Delivering his speech at the opening of the travel fair, Deputy Minister Chung said that, as the COVID-19 pandemic has slowed down in Taiwan, it’s time for people to travel to Hakka villages to experience local culture. He welcomes visitors from all over the country to take a trip to Hakka settlements to savor every mouthful of Hakka dishes, listen to various Hakka accents, and enjoy beautiful scenery.
HAC Minister Yiong Con-ziin made a surprise appearance at the travel fair later in the afternoon, showing his support for tour operators and engaging with the fairgoers. In his interview, Yiong said that in-depth travel demonstrating Hakka culture focuses on exploring local stories which can make emotional connections with travelers, adding that short trips also stimulate consumption and economy in Hakka communities. He was pleased to see all visitors bring their quintuple vouchers, Hakka e-vouchers, and other extra-bonus vouchers that were rolled out as part of the government’s COVID-19 economic relief package to spend in Hakka villages.

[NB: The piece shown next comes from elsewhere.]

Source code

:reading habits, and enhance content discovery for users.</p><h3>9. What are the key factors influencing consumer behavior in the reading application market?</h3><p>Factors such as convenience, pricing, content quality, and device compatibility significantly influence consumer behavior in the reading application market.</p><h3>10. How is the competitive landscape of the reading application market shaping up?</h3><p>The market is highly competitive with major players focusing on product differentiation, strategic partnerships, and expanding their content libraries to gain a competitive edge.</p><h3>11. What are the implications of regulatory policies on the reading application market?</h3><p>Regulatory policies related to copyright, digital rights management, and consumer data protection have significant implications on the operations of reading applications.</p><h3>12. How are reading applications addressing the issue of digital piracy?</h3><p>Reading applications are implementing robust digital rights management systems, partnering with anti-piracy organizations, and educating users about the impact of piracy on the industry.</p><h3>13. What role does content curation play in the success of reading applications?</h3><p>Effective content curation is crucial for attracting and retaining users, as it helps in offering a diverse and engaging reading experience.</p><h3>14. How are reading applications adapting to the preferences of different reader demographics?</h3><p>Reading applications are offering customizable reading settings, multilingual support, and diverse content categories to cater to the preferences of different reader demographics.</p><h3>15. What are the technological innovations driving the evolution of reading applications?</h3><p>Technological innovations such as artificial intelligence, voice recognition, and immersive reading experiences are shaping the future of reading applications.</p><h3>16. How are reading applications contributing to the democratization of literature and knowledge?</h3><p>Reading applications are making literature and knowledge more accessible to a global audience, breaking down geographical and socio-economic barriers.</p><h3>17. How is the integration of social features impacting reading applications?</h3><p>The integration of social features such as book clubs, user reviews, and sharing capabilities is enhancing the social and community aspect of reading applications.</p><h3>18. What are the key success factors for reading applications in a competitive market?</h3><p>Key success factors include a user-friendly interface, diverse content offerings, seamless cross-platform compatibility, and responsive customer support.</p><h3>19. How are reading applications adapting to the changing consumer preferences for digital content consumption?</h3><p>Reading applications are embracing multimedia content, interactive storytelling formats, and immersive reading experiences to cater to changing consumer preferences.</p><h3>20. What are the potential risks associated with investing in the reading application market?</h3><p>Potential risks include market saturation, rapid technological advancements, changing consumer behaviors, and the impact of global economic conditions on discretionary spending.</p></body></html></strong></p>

HAC has integrated tourism resources from the Hakka regions on Taiwan Romantic Route 3, Provincial Highway 9, and in Liudui settlements to plan for Hakka-themed travels. Twenty-five tour operators and local community organizations were invited to take part in the travel package program.
HAC especially rolled out 15 travel routes featuring Hakka cuisine at a Hakka farming village of Miaoli, Hsinchu’s Shi’erliao (十二寮) area replete with natural beauty, historical sites in the Liudui settlements of southern Taiwan, Pingtung’s cacao tour, and Hualien’s Fenglin Township that was recognized as an international slow town. In addition, more than 11 hiking trails were being promoted by travel agencies, including Raknus Selu Trail (樟之細路) that used to be a commercial passage for transporting tea and camphor.